Return the listing exactly, please; no pictures.

• MATERIAL PROVIDED

════

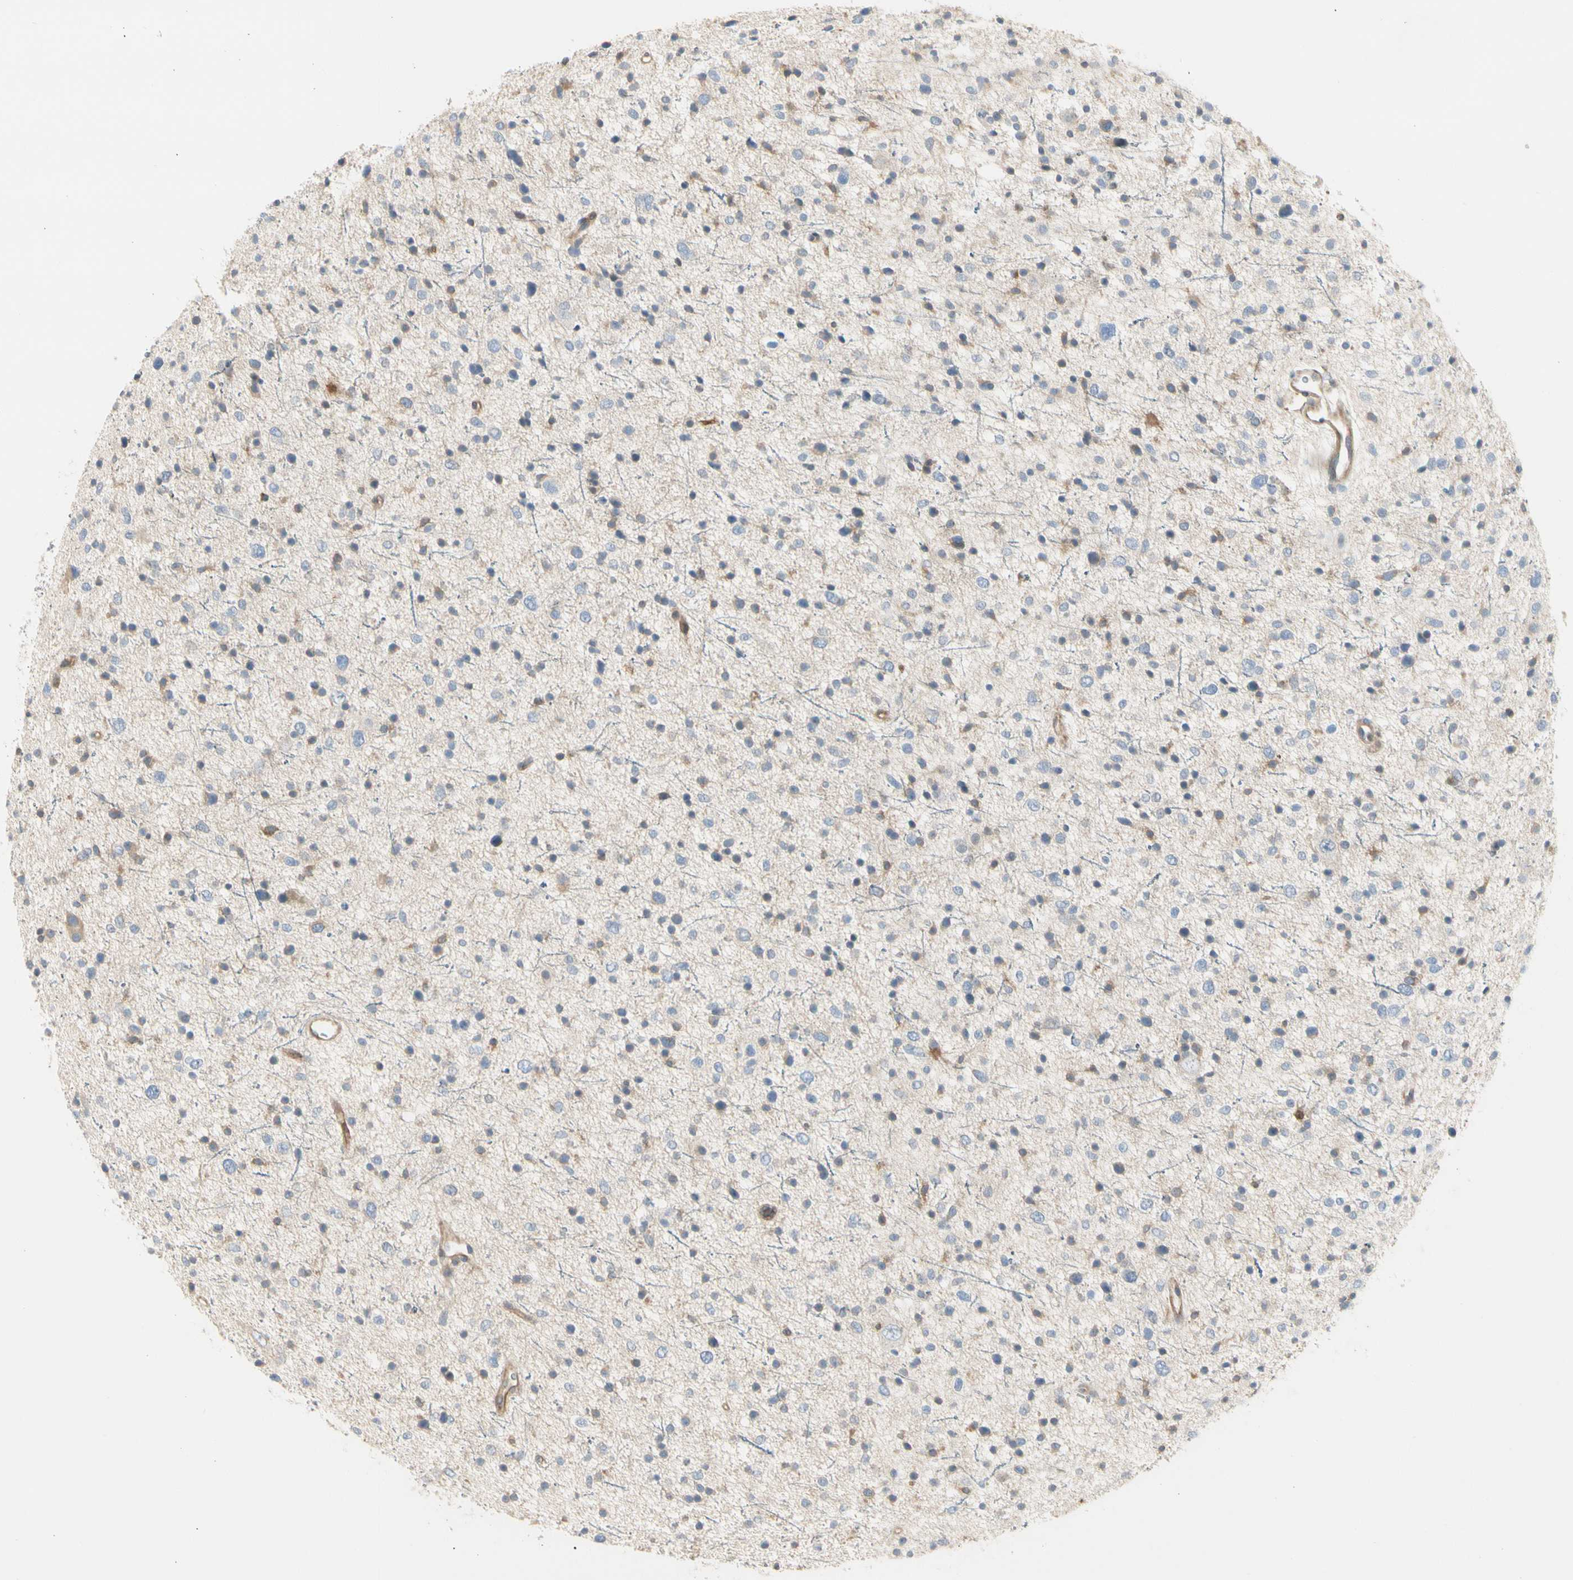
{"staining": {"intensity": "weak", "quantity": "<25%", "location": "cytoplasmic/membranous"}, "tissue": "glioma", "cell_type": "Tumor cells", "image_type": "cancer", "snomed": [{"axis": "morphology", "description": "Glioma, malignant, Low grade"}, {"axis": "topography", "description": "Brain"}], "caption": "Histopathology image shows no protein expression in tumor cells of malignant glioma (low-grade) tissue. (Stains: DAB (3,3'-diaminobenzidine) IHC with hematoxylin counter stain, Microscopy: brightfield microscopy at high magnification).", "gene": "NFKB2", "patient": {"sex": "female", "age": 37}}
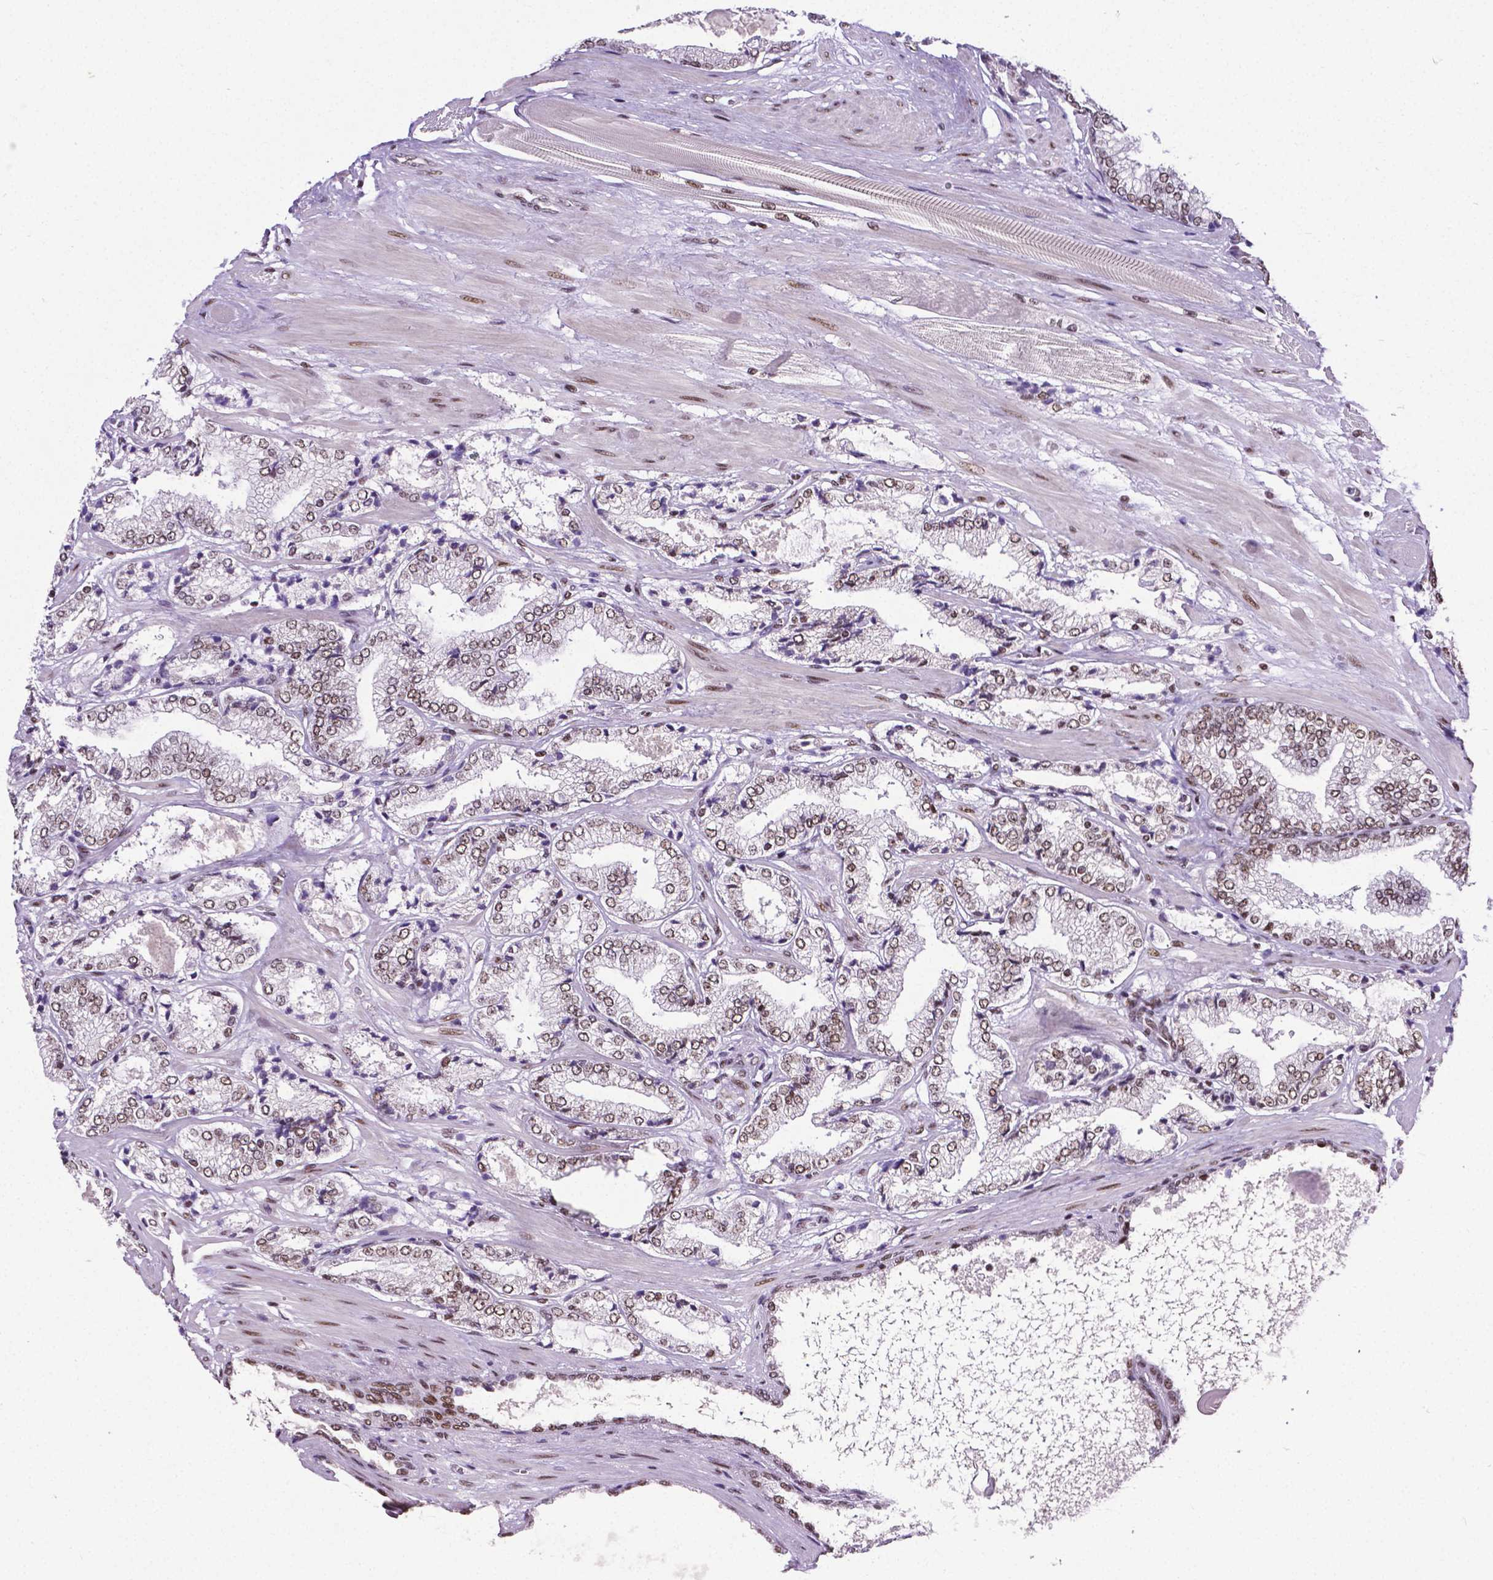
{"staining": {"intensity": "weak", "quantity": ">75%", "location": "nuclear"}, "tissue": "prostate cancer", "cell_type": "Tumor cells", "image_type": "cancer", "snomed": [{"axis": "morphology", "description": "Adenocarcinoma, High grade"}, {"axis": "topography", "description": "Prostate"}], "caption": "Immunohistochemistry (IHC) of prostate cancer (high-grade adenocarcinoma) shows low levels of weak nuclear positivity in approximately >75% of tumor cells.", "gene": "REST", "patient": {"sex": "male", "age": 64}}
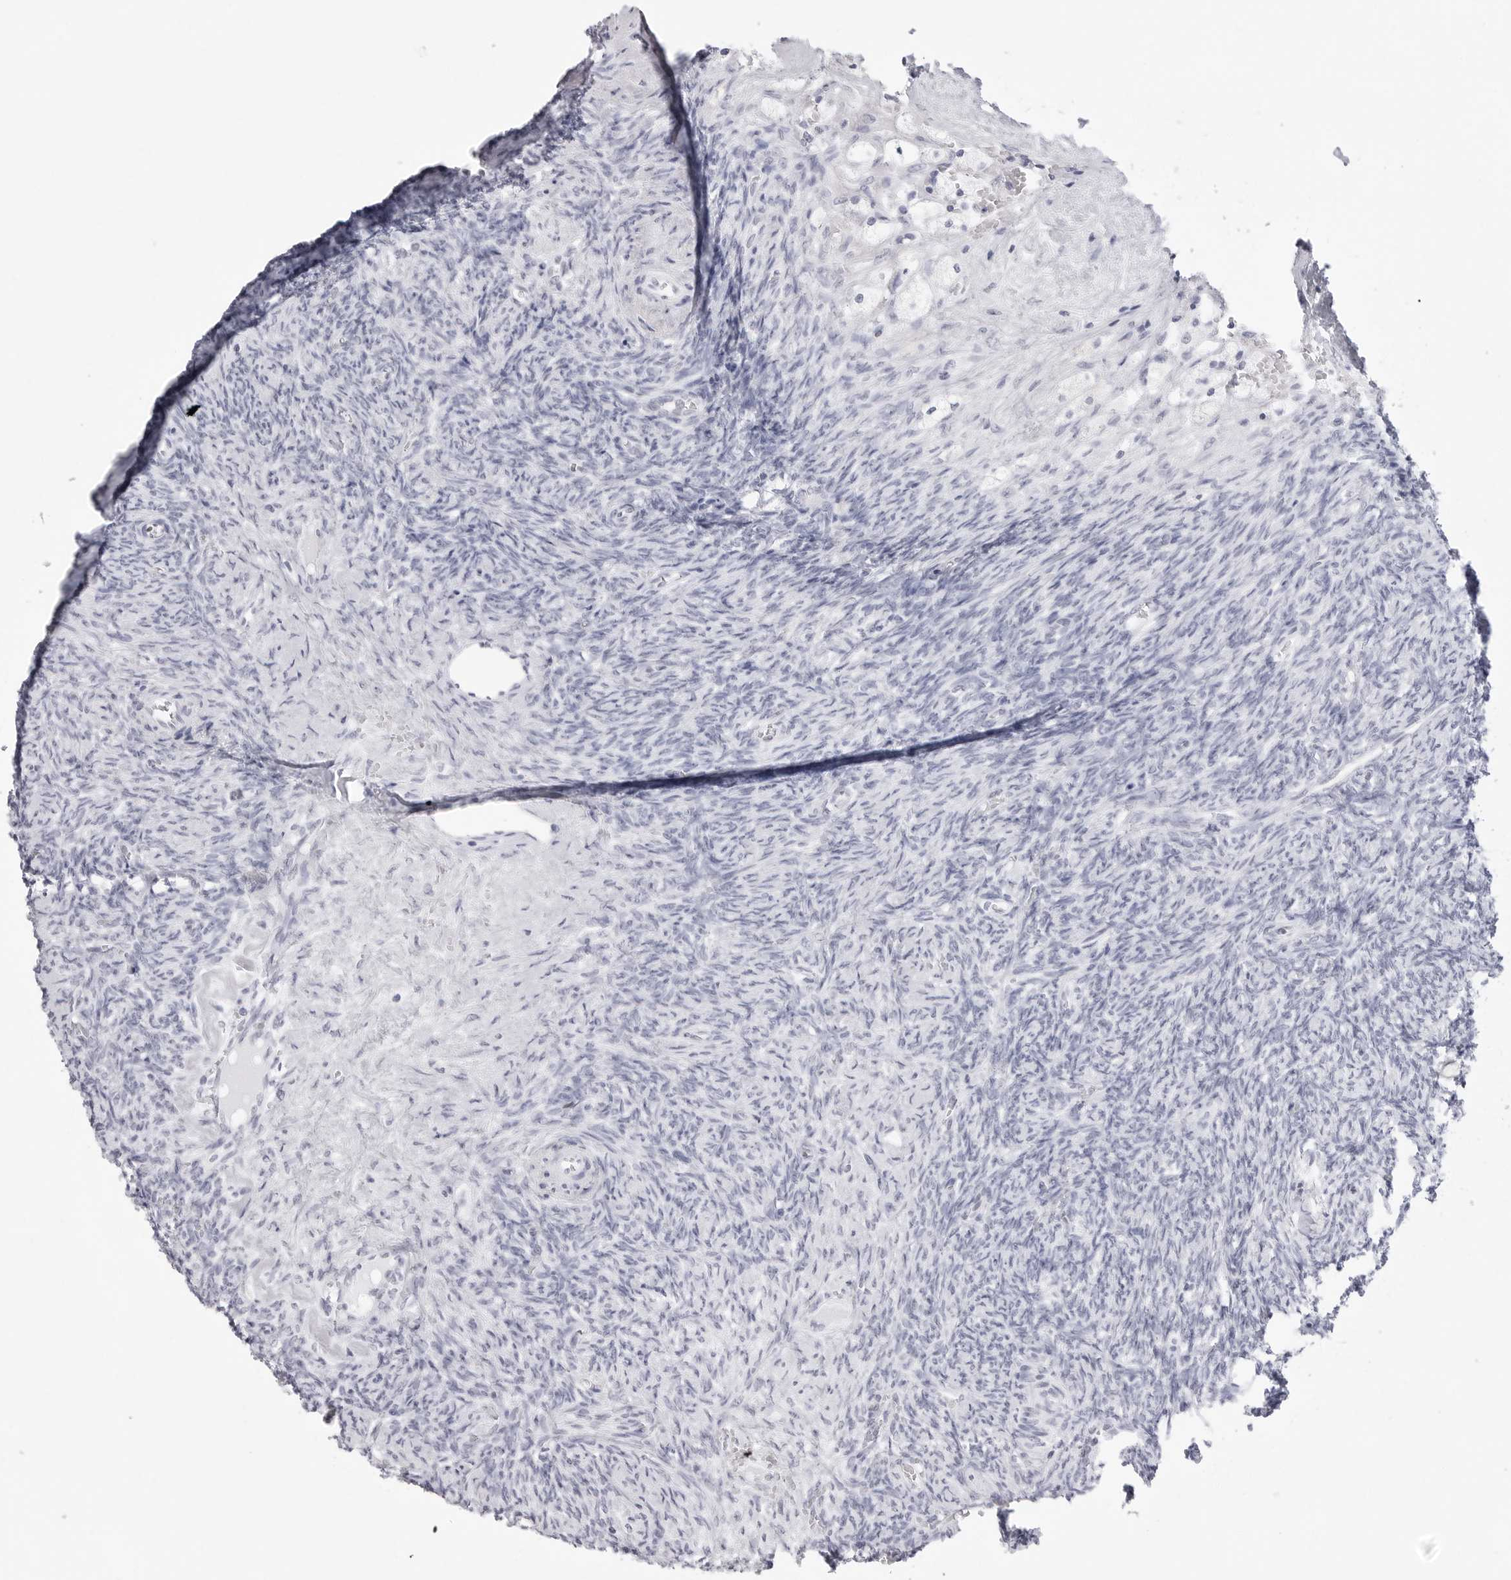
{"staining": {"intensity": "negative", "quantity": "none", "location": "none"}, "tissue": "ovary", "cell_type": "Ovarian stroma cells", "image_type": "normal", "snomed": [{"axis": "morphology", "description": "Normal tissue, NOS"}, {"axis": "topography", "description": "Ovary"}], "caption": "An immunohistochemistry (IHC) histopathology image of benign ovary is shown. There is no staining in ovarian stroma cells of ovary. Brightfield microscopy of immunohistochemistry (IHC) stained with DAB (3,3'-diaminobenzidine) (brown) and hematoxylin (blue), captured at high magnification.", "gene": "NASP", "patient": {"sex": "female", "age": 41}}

════

• WORKED SOLUTION
{"staining": {"intensity": "weak", "quantity": "<25%", "location": "cytoplasmic/membranous"}, "tissue": "glioma", "cell_type": "Tumor cells", "image_type": "cancer", "snomed": [{"axis": "morphology", "description": "Glioma, malignant, Low grade"}, {"axis": "topography", "description": "Brain"}], "caption": "Histopathology image shows no protein expression in tumor cells of malignant glioma (low-grade) tissue. (Stains: DAB (3,3'-diaminobenzidine) IHC with hematoxylin counter stain, Microscopy: brightfield microscopy at high magnification).", "gene": "NFKB2", "patient": {"sex": "female", "age": 37}}
{"staining": {"intensity": "weak", "quantity": ">75%", "location": "nuclear"}, "tissue": "prostate cancer", "cell_type": "Tumor cells", "image_type": "cancer", "snomed": [{"axis": "morphology", "description": "Adenocarcinoma, High grade"}, {"axis": "topography", "description": "Prostate"}], "caption": "Immunohistochemistry (IHC) of prostate cancer (high-grade adenocarcinoma) shows low levels of weak nuclear positivity in approximately >75% of tumor cells.", "gene": "REST", "patient": {"sex": "male", "age": 64}}
{"staining": {"intensity": "negative", "quantity": "none", "location": "none"}, "tissue": "ovary", "cell_type": "Ovarian stroma cells", "image_type": "normal", "snomed": [{"axis": "morphology", "description": "Normal tissue, NOS"}, {"axis": "topography", "description": "Ovary"}], "caption": "An immunohistochemistry (IHC) histopathology image of benign ovary is shown. There is no staining in ovarian stroma cells of ovary. Brightfield microscopy of immunohistochemistry (IHC) stained with DAB (3,3'-diaminobenzidine) (brown) and hematoxylin (blue), captured at high magnification.", "gene": "NASP", "patient": {"sex": "female", "age": 41}}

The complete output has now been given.